(Exercise input Opens)

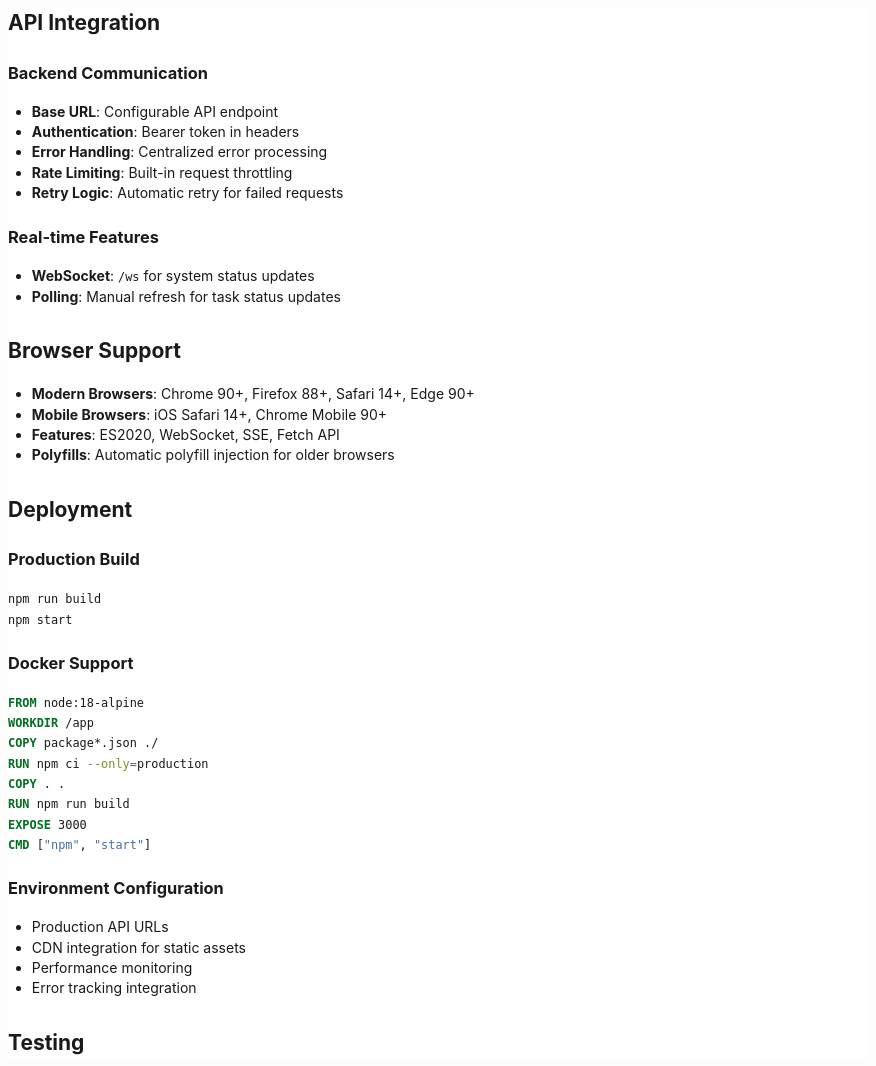 ## API Integration

### Backend Communication
- **Base URL**: Configurable API endpoint
- **Authentication**: Bearer token in headers
- **Error Handling**: Centralized error processing
- **Rate Limiting**: Built-in request throttling
- **Retry Logic**: Automatic retry for failed requests

### Real-time Features
- **WebSocket**: `/ws` for system status updates
- **Polling**: Manual refresh for task status updates

## Browser Support

- **Modern Browsers**: Chrome 90+, Firefox 88+, Safari 14+, Edge 90+
- **Mobile Browsers**: iOS Safari 14+, Chrome Mobile 90+
- **Features**: ES2020, WebSocket, SSE, Fetch API
- **Polyfills**: Automatic polyfill injection for older browsers

## Deployment

### Production Build
```bash
npm run build
npm start
```

### Docker Support
```dockerfile
FROM node:18-alpine
WORKDIR /app
COPY package*.json ./
RUN npm ci --only=production
COPY . .
RUN npm run build
EXPOSE 3000
CMD ["npm", "start"]
```

### Environment Configuration
- Production API URLs
- CDN integration for static assets
- Performance monitoring
- Error tracking integration

## Testing
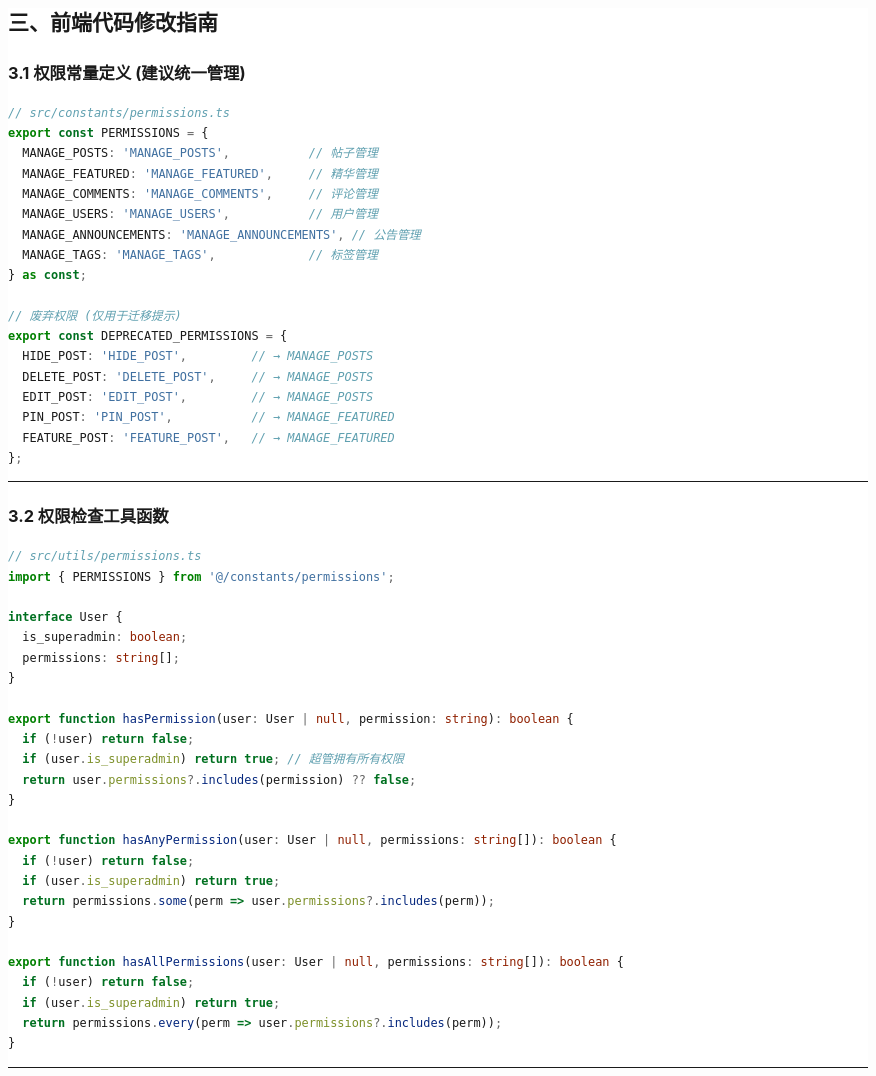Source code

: 
## 三、前端代码修改指南

### 3.1 权限常量定义 (建议统一管理)

```typescript
// src/constants/permissions.ts
export const PERMISSIONS = {
  MANAGE_POSTS: 'MANAGE_POSTS',           // 帖子管理
  MANAGE_FEATURED: 'MANAGE_FEATURED',     // 精华管理
  MANAGE_COMMENTS: 'MANAGE_COMMENTS',     // 评论管理
  MANAGE_USERS: 'MANAGE_USERS',           // 用户管理
  MANAGE_ANNOUNCEMENTS: 'MANAGE_ANNOUNCEMENTS', // 公告管理
  MANAGE_TAGS: 'MANAGE_TAGS',             // 标签管理
} as const;

// 废弃权限 (仅用于迁移提示)
export const DEPRECATED_PERMISSIONS = {
  HIDE_POST: 'HIDE_POST',         // → MANAGE_POSTS
  DELETE_POST: 'DELETE_POST',     // → MANAGE_POSTS
  EDIT_POST: 'EDIT_POST',         // → MANAGE_POSTS
  PIN_POST: 'PIN_POST',           // → MANAGE_FEATURED
  FEATURE_POST: 'FEATURE_POST',   // → MANAGE_FEATURED
};
```

---

### 3.2 权限检查工具函数

```typescript
// src/utils/permissions.ts
import { PERMISSIONS } from '@/constants/permissions';

interface User {
  is_superadmin: boolean;
  permissions: string[];
}

export function hasPermission(user: User | null, permission: string): boolean {
  if (!user) return false;
  if (user.is_superadmin) return true; // 超管拥有所有权限
  return user.permissions?.includes(permission) ?? false;
}

export function hasAnyPermission(user: User | null, permissions: string[]): boolean {
  if (!user) return false;
  if (user.is_superadmin) return true;
  return permissions.some(perm => user.permissions?.includes(perm));
}

export function hasAllPermissions(user: User | null, permissions: string[]): boolean {
  if (!user) return false;
  if (user.is_superadmin) return true;
  return permissions.every(perm => user.permissions?.includes(perm));
}
```

---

(Exercise input Closes)

→ **Task to carry out**:
All that belongs in the answer is the run of lines above from the line containing "### Backend Communication" through the line containing "system status updates", exactly as written.

→ **Exercise solution**:
### Backend Communication
- **Base URL**: Configurable API endpoint
- **Authentication**: Bearer token in headers
- **Error Handling**: Centralized error processing
- **Rate Limiting**: Built-in request throttling
- **Retry Logic**: Automatic retry for failed requests

### Real-time Features
- **WebSocket**: `/ws` for system status updates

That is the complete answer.